Latest Inquiries - Data Extraction Software

Images

Submitted: 1/19/2016

Hello

I am unable to scrape the images. The first 6 which are visble I get. The next 94 I get as 64bit code and the next 2000 I get nothing.

Also in the browser: the images only appear if I activ scroll down.

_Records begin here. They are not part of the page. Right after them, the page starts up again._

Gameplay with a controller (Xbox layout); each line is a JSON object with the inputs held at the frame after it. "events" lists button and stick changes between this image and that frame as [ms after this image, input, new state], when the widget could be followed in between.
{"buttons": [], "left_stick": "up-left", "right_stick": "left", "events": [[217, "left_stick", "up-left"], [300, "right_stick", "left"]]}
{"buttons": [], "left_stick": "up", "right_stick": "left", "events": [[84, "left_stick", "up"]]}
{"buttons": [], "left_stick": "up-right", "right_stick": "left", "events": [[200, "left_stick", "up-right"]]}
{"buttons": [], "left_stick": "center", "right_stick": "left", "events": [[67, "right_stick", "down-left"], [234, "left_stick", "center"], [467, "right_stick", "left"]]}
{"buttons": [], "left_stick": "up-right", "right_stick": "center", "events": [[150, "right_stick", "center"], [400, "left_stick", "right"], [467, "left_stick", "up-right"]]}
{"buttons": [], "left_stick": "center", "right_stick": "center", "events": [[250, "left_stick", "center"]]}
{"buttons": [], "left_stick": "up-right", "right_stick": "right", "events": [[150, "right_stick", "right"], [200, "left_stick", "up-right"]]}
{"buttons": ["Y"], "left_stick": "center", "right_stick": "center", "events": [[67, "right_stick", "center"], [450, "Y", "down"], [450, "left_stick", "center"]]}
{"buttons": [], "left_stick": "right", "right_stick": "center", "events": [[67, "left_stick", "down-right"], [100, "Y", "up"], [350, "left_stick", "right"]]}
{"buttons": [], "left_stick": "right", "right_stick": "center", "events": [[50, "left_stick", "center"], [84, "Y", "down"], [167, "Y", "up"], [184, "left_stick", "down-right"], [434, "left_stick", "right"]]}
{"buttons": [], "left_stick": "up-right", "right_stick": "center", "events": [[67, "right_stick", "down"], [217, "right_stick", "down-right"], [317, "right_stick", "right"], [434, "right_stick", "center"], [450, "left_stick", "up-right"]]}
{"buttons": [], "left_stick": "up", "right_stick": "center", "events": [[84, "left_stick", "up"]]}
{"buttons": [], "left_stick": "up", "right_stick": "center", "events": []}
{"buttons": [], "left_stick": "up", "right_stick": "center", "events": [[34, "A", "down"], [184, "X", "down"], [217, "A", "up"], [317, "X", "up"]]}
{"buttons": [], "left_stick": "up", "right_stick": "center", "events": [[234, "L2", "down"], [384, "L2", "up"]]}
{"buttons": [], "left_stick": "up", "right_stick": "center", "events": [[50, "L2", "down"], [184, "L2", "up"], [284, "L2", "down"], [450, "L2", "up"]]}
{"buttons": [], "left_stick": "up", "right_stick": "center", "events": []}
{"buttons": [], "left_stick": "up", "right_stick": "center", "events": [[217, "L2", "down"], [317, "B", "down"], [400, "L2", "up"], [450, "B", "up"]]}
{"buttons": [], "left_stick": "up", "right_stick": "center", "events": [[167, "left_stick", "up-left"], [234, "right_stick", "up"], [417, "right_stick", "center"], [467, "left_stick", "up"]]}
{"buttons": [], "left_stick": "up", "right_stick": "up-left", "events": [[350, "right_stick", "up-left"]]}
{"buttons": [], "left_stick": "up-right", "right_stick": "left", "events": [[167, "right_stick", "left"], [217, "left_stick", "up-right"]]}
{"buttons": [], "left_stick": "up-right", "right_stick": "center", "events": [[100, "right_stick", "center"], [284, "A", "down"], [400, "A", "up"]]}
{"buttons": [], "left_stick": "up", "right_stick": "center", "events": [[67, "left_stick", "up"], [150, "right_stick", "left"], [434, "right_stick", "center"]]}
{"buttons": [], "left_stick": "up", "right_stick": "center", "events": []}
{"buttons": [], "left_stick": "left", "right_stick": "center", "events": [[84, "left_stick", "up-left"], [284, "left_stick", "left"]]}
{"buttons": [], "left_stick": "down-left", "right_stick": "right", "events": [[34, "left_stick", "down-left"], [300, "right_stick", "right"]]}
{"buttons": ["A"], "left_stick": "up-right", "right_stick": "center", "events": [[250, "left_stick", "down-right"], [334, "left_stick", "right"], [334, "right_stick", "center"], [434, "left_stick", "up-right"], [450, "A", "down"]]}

How can I simulate this in VWR?



Spielzeugauktion.de.64BIT.rip

Replied: 1/20/2016 6:33:12 AM

I'm thinking those image urls have same figure like :

http://www3.spielzeugauktion.de/sp4/site/catalogs/10001/img/list/1.jpg

What you only need to change the number at ending , e.g, 1.jpg, 2.jpg ..etc. , so you can try to populate those image urls as manually by a query or content transformation .

However, the main cause is in the xpath with 'image_url' element ,it does select 99 elements, so I've revised the xpath to select all , all image urls can be extracted properly.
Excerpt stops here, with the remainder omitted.